====== Exercise data ======

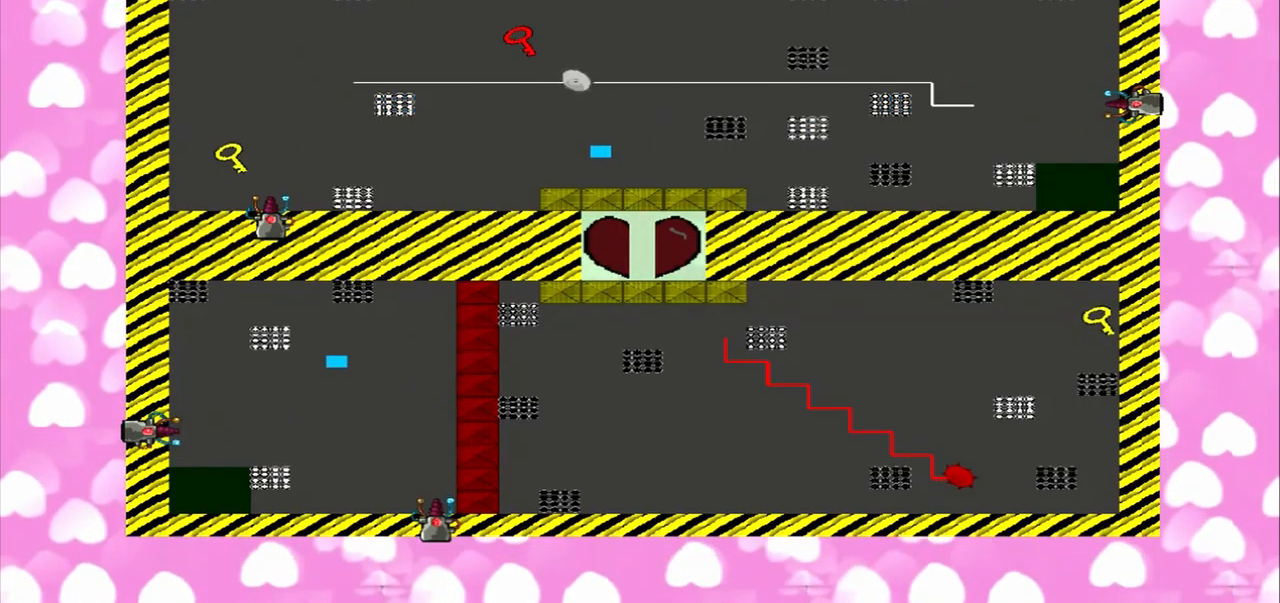
{"buttons": [], "left_stick": "left", "right_stick": "right", "events": [[167, "right_stick", "right"], [334, "right_stick", "left"], [459, "right_stick", "right"]]}
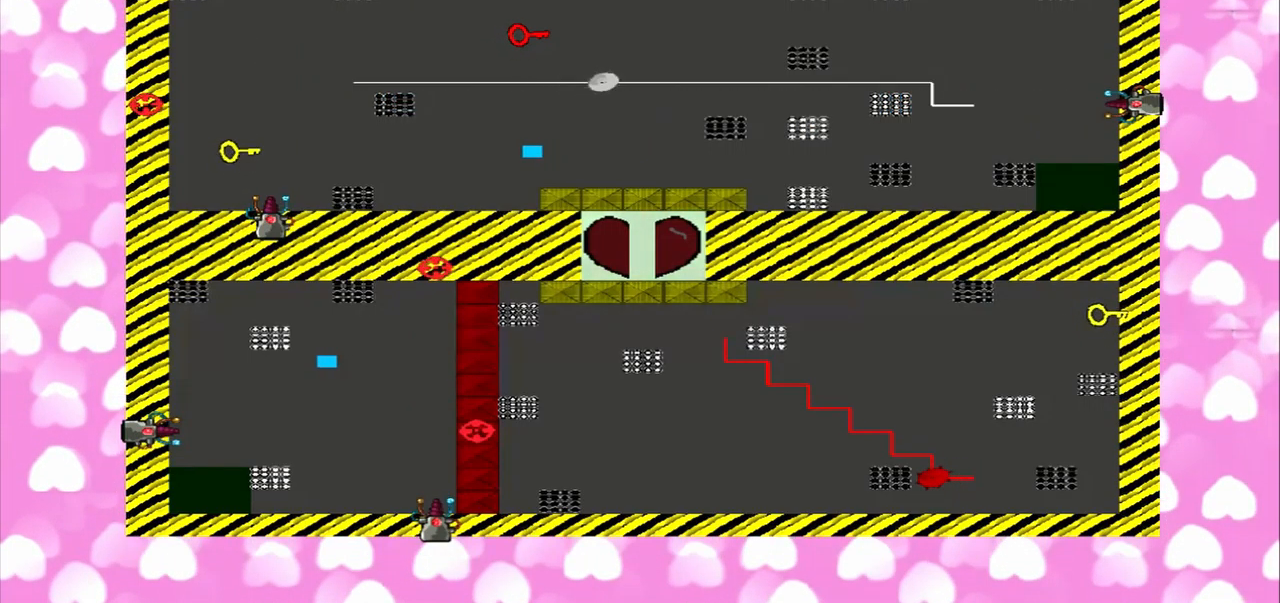
{"buttons": [], "left_stick": "up", "right_stick": "right", "events": [[125, "left_stick", "up"], [125, "right_stick", "left"], [417, "right_stick", "right"]]}
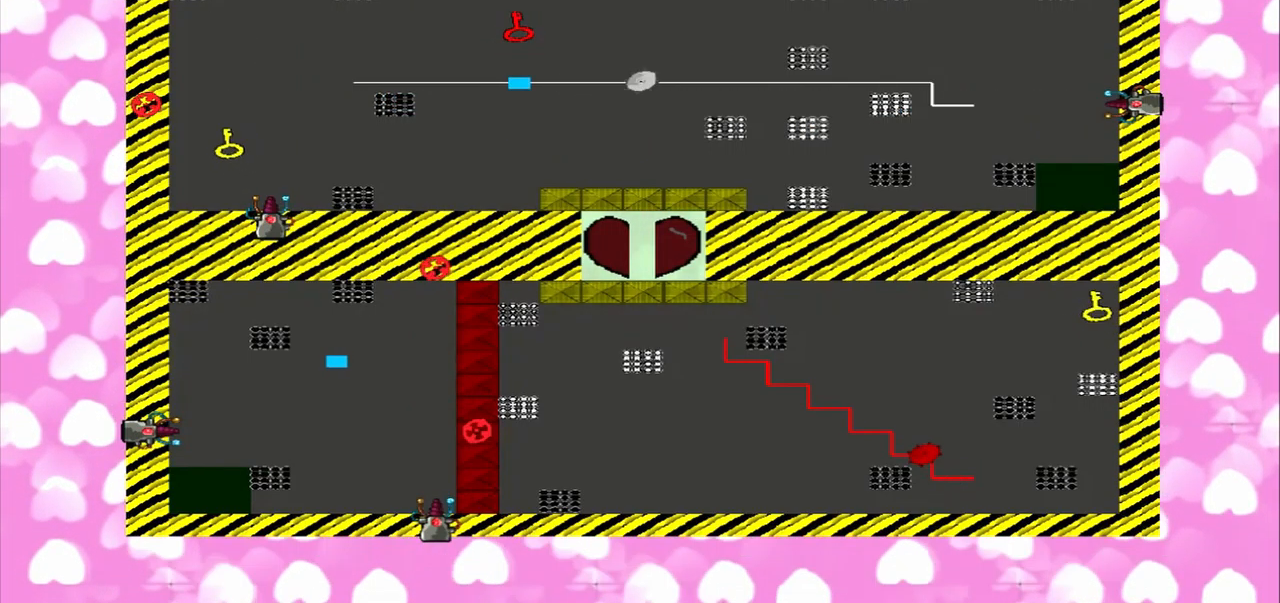
{"buttons": [], "left_stick": "down-left", "right_stick": "right", "events": [[209, "right_stick", "left"], [292, "right_stick", "right"], [417, "left_stick", "down-left"]]}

======

Goal of the exercise
Exactly as written, restate the listing above with its pictures omitted.

Output for this task
{"buttons": [], "left_stick": "left", "right_stick": "right", "events": [[167, "right_stick", "right"], [334, "right_stick", "left"], [459, "right_stick", "right"]]}
{"buttons": [], "left_stick": "up", "right_stick": "right", "events": [[125, "left_stick", "up"], [125, "right_stick", "left"], [417, "right_stick", "right"]]}
{"buttons": [], "left_stick": "down-left", "right_stick": "right", "events": [[209, "right_stick", "left"], [292, "right_stick", "right"], [417, "left_stick", "down-left"]]}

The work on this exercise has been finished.